[Information shown Boundary: Start]

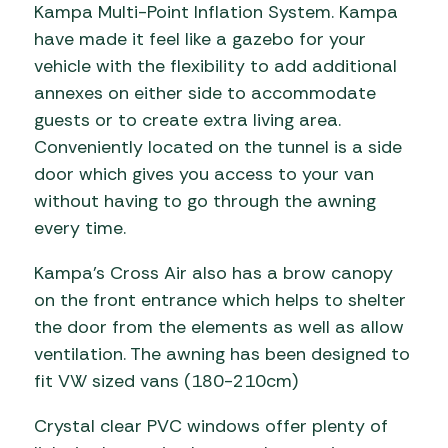
Kampa Multi-Point Inflation System. Kampa
have made it feel like a gazebo for your
vehicle with the flexibility to add additional
annexes on either side to accommodate
guests or to create extra living area.
Conveniently located on the tunnel is a side
door which gives you access to your van
without having to go through the awning
every time.
Kampa’s Cross Air also has a brow canopy
on the front entrance which helps to shelter
the door from the elements as well as allow
ventilation. The awning has been designed to
fit VW sized vans (180-210cm)
Crystal clear PVC windows offer plenty of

[Information shown Boundary: End]

Required action -
In the lines above, find the word "Kampa" and copy every line it occurs in.

Solution -
Kampa Multi-Point Inflation System. Kampa
Kampa’s Cross Air also has a brow canopy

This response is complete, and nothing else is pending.